Tra gli indipendenti il marchio ginevrino è più unico che raro. Per nulla (nostalgicamente) classico ma neppure (oltranzista) avanguardista. Mirabilmente in equilibrio, tra passato e futuro dell’orologeria.

Nel 2004, cinque anni dopo il lancio della sua prima collezione, François-Paul Journe presenta il Vagabondage. Un nome apparentemente stravagante, eppure perfettamente coerente, e per capirlo è sufficiente guardarne il quadrante. Senza nome né logo ma con una affissione delle ore decisamente inconsueta. Ore vagabonde, appunto.
L’occasione alla base di tutto sono i 30 anni della casa d’aste Antiquorum e gli esemplari prodotti solo 3. In oro bianco, giallo e rosa, con movimento in ottone. Venduti, per beneficienza, al triplo del prezzo d’asta stimato. Così, due anni dopo, nonostante il marchio sia storicamente incline a vedere l’orologio in forma tonda, ecco la prima serie del Vagabondage, caratterizzata da una cassa tortue. 69 pezzi in platino, altri 10 in platino con diamanti. Con movimento, questa volta, in oro rosa.
Nato a Marsiglia ma formatosi a Parigi, François-Paul Journe è oggi considerato l’anello di congiunzione tra l’età d’oro delle scienze orologiere, il 18esimo Secolo, e l’orologeria contemporanea.

Un successo scontato, la prima serie, che proietta immediatamente il Vagabondage nella leggenda.
Per attenderne però una seconda, vista la produzione centellinata della manifattura ginevrina (meno di 900 orologi all’anno), occorre pazientare quattro anni, ovvero il 2010.
Quando la seconda serie, riveduta e parzialmente corretta (cambia la visualizzazione delle ore, si aggiungono i secondi continui, l’indicatore della riserva di marcia e, sul fronte tecnico, viene adottato un remontoir d’égalité per un’erogazione più costante dell’energia), arriva nelle boutique. In 69 esemplari in platino, 68 in oro rosso e ulteriori 10 in platino con diamanti baguette.

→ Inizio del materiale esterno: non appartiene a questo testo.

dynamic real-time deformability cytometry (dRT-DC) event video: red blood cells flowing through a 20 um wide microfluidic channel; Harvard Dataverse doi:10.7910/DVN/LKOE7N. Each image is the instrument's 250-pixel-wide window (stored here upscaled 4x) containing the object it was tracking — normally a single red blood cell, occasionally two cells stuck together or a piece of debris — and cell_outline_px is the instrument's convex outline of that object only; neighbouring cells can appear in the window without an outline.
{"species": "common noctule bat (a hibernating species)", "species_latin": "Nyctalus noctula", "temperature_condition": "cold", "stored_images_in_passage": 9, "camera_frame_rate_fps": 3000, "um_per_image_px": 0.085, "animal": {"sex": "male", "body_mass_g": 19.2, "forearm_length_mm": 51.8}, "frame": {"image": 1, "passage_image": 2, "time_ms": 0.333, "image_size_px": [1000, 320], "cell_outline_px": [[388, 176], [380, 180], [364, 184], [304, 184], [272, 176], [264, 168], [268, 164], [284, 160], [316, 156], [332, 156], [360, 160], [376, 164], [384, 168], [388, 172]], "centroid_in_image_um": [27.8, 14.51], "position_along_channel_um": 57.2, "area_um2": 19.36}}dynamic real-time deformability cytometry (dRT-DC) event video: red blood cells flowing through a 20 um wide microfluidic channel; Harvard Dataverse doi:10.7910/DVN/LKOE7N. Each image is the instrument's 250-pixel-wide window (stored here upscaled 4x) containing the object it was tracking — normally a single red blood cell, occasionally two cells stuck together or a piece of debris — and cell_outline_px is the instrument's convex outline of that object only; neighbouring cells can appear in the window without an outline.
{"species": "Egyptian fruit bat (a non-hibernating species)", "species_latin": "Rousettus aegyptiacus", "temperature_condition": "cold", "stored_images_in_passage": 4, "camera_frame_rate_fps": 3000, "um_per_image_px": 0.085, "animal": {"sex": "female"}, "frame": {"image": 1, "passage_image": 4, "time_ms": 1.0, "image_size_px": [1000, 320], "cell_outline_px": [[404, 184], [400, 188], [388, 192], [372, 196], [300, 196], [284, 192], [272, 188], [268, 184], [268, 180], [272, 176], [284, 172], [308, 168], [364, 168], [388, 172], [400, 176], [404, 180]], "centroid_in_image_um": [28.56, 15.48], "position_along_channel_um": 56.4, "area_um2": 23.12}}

E veniamo alla terza serie, lanciata in questo 2017 in 137 esemplari, 68 con cassa in oro rosso e 69 in platino.
Concettualmente, è la naturale evoluzione del modello suo predecessore ma l’elemento dell’affissione digitale è qui ancor più sviluppato ed elaborato. Spariscono i secondi continui, l’indicatore della riserva di carica e la placca che li raccordava sul quadrante, a tutto vantaggio di un movimento ancor più “alleggerito” del superfluo. E quindi in bella mostra dietro a due cristalli avvitati fra loro. Trasparente per garantire la massima leggibilità delle informazioni orarie (ore alle 10, secondi saltanti alle 6 e minuti a lancetta), quello più esterno, fumé invece quello interno. Per stemperare i colori intensi del movimento in oro rosa.
Il Vagabondage III è un perfetto esempio di prodotto anti-marketing. F.P. Journe infatti è l’unica manifattura a concepire, disegnare e produrre un calibro specifico per un singolo modello. In questo caso, prodotto in non più di 137 pezzi.

Il Vagabondage III è il frutto di un’ambizione divenuta quasi ideologia.
Rendere gli orologi meccanici i più accurati possibile. Perseguire l’evoluzione e l’innovazione nel rispetto della tradizione dell’alta orologeria. Questo lo sforzo e la missione di François-Paul Journe, che per compierla ha inoltre fatto di tutto per dar vita a una manifattura a completa produzione verticale. Uno sforzo enorme vista la limitatissima produzione e il livello tecnico degli esemplari realizzati, tra i quali anche cronometri a risonanza e grande sonnerie. In quest’ottica va vista quindi l’apertura nel 2012 della manifattura Cadraniers de Genève e Boîtiers de Genève, a Meyrin, un polo per la produzione di casse, quadranti e bracciali facente capo proprio a François-Paul Journe.
La locuzione latina Invenit et Fecit (lo inventò e lo fece) è parte del nome del marchio. Nel 18esimo secolo la si incideva sugli orologi dei mastri orologiai francesi dopo il benestare della Reale Accademia delle Scienze.